Jasper Johns
Something Resembling Truth
The Broad
February 10 – May 13, 2018
The Broad’s latest special exhibition features the work of Jasper Johns, who, at 87, is considered one of America’s greatest living artists. Something Resembling Truth is a hard-hitting, polished whirlwind of a show that features more than 120 pieces spanning the course of six decades. Organized thematically rather than chronologically, it is a collaborative display of one man’s “investigation of the visual world and the human response to it.”

Numbers
The show begins with the artist’s instantly recognizable flag paintings: layered, juxtaposed, re-colored. The press notes state that “by appropriating widely recognizable signs and symbols, Johns sought to make the familiar unfamiliar, inviting viewers to look more closely at what he calls ‘things the mind already knows’.” This exploration continues with pieces such as Numbers, Target and Map.
Moving into works that possess a self-conscious corporeality – his catenary pieces are symbolic of this paradoxical relationship – they insinuate space in a representational way with an object traditionally used in physical and geometric settings.
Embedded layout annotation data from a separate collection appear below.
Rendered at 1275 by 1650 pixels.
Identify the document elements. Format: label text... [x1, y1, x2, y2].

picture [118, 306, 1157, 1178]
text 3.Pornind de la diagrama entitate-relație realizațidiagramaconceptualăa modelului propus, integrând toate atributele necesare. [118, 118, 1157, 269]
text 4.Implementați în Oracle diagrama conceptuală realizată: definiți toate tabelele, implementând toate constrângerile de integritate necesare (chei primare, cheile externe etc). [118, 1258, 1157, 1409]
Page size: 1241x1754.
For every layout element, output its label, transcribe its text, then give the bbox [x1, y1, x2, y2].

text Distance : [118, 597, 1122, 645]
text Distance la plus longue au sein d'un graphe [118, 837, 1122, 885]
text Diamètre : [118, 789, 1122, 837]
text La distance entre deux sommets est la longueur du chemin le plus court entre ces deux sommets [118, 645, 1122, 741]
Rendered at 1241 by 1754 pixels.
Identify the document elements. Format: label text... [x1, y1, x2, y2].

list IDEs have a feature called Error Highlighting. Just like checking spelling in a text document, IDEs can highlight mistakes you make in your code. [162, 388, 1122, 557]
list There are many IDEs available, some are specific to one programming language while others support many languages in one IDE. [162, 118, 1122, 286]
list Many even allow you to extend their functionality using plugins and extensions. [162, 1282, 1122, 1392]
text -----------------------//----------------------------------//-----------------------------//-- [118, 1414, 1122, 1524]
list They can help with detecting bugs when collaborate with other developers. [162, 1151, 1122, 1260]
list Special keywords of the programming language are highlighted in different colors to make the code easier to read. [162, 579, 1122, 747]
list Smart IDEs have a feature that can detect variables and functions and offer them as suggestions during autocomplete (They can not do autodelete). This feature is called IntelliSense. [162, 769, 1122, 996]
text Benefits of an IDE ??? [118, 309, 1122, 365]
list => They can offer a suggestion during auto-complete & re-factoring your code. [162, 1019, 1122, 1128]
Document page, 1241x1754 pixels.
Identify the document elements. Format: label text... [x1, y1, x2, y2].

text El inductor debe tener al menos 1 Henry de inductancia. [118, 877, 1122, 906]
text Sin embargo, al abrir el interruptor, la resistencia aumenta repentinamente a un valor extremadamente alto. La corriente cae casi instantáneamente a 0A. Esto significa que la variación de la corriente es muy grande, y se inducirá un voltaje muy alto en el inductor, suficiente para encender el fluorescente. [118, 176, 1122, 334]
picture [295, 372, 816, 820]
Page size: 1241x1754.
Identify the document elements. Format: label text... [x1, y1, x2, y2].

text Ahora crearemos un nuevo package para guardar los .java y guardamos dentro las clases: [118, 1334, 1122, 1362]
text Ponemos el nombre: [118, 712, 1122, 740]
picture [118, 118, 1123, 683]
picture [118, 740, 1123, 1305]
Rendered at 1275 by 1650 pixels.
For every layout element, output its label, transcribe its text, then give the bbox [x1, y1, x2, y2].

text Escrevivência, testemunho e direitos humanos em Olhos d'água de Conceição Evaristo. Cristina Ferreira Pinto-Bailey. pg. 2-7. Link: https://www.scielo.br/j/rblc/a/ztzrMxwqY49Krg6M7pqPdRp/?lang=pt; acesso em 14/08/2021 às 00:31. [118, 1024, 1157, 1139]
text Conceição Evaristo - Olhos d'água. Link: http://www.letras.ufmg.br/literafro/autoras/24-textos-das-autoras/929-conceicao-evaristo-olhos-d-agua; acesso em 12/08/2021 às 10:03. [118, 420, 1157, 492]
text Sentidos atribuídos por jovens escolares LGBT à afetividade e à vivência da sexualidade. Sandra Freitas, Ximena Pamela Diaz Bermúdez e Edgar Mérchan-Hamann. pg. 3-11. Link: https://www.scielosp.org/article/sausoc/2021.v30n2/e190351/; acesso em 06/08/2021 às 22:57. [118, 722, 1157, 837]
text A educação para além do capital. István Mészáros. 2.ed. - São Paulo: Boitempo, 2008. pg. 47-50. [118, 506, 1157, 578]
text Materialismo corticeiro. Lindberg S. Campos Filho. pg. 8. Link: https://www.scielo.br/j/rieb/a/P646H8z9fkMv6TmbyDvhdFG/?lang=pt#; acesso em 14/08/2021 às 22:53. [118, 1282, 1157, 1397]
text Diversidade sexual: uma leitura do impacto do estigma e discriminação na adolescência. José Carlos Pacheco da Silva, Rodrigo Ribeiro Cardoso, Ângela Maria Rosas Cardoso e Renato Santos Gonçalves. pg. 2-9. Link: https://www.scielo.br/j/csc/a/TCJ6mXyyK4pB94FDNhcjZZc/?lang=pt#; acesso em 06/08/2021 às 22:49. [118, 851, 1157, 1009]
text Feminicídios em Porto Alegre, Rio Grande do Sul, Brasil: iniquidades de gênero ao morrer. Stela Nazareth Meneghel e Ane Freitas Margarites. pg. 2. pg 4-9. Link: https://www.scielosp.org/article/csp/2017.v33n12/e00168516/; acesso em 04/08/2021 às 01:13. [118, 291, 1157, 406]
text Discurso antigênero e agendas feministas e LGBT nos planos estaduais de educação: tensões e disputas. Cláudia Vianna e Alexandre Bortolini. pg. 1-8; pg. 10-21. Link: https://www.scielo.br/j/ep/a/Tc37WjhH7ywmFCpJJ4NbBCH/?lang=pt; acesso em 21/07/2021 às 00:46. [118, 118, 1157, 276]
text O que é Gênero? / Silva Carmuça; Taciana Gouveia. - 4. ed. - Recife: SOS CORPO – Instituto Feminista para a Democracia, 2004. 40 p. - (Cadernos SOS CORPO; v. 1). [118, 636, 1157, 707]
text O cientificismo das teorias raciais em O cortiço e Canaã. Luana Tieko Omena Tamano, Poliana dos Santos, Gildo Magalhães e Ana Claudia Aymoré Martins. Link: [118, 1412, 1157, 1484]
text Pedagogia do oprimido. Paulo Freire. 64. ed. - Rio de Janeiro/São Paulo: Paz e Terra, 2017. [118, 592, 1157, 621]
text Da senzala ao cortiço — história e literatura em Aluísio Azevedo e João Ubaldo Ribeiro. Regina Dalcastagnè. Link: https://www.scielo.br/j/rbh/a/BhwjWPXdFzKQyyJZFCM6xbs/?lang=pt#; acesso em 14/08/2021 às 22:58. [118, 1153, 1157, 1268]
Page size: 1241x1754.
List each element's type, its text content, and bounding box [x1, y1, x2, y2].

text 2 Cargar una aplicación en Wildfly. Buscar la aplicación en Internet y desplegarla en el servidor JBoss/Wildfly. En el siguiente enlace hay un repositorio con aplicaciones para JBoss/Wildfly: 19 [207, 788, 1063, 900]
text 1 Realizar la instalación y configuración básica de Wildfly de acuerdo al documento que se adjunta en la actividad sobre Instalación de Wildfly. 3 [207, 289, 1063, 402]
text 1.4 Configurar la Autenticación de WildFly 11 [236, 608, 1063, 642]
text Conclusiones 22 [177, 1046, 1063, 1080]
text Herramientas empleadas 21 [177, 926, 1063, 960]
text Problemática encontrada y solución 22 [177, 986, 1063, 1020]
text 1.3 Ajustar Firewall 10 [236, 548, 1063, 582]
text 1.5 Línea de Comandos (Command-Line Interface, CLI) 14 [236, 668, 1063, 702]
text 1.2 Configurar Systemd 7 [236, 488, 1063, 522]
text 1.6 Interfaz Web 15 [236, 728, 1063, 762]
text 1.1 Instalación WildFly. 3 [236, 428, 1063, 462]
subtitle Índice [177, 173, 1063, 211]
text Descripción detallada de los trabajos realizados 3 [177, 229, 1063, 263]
Catenary (I Call to the Grave)
Another theme Johns explores is the relationship that the artist believes exists between letters and perception. Decontextualized, the words plastered on the painting surfaces become something to be looked at rather than heard. He desperately aims to make sense of our perceived reality through methods described as “disorientation and disintegration.” Etching, painting, and sculpture are united, as Johns plays with layers of consciousness in a physical way, employing, for example, forks as representatives of consumption.
In the room dubbed, Time and Transience, Johns’ deft handling of crosshatching pieces is on full display (eight such works are in the survey). Colorful lines systematically occupy the canvas, a design that Johns has said of having, “all the qualities that interest me – literalness, repetitiveness, an obsessive quality, order with dumbness, and the possibility of a complete lack of meaning.”
Still other works feature the physical things that informed and constructed them. Many include “painstaking reproductions” of studio and household items, including brooms, teacups and books. Here the artist again attempts to decode objects by constructing them from scratch and re-contextualizing them, guiding viewers to see the regular as the experimental.

Watchman
The room, Fragments and Faces, explores Johns’ representations of the human form and his own body through wax casts, impressions and imprints. An exploited cultural icon in its own right, the human body is not immune to Johns’ analysis. As in the unmistakable Watchman, which features a wax cast of a human leg, seated on a chair, hanging upside down at the top of the canvas, human experience is analyzed through a corporeal lens. Fragmented, the human body’s experience becomes suspended, hyper focused, and re-situated.
In the series Seasons and Cycles, described as an “allegory of the four seasons and the corresponding stages of human life,” Johns’ focus is as contemplative as that found in his earlier works, if not perhaps even more personal and existential. Shadowy figures, geometric shapes, unmistakable cultural icons, crosshatches and snippets of modern art masterpieces all meet again here. Approaching the end of the 20th century, these works emphasize repetition through composition and coloring and content, and lead viewers to question when things begin, when they end, and how that is dictated.
In the final room, Memory Tracings, are some of Johns’ latest works: tracings, floor plans and more catinarys. Johns mounts recognizable images atop tools of practical and industrial nature, using those very tools to obscure and create vague impressions on the canvases.

Target
The press notes state that all the works in this exhibition “examine how the act of seeing informs, and is shaped by, thought and feeling. Challenging our senses and encouraging new ways of thinking about and experiencing the world, all of Johns’ works- in the artist’s words – strive to achieve “something resembling truth.” Seeing works that are rarely exhibited alongside one another, one gets a sense of the themes that repeatedly have influenced Johns and, by turns, how Johns has greatly influenced others. Indeed, many of his works allude to his relationships with other artistic and literary pioneers, among them Samuel Beckett and Robert Rauschenberg.
Johns was given the Presidential Medal of Freedom in 2011, making it clear that the contemporary artist is more than a reproducer and appropriator of pop culture. Truth is something rooted in familiarity, for what is seen is accepted as real, but by dismantling that human reality, Johns opens up new layers of discourse within his work. This exhibition demonstrates that Johns is an explorative inquirer, questioning and metamorphosing the physical and ideological worlds in which we live. In the words of the New York Times’ Deborah Solomon, Johns’ goal, it seemed, was less to convey a message than to circle cryptically around it.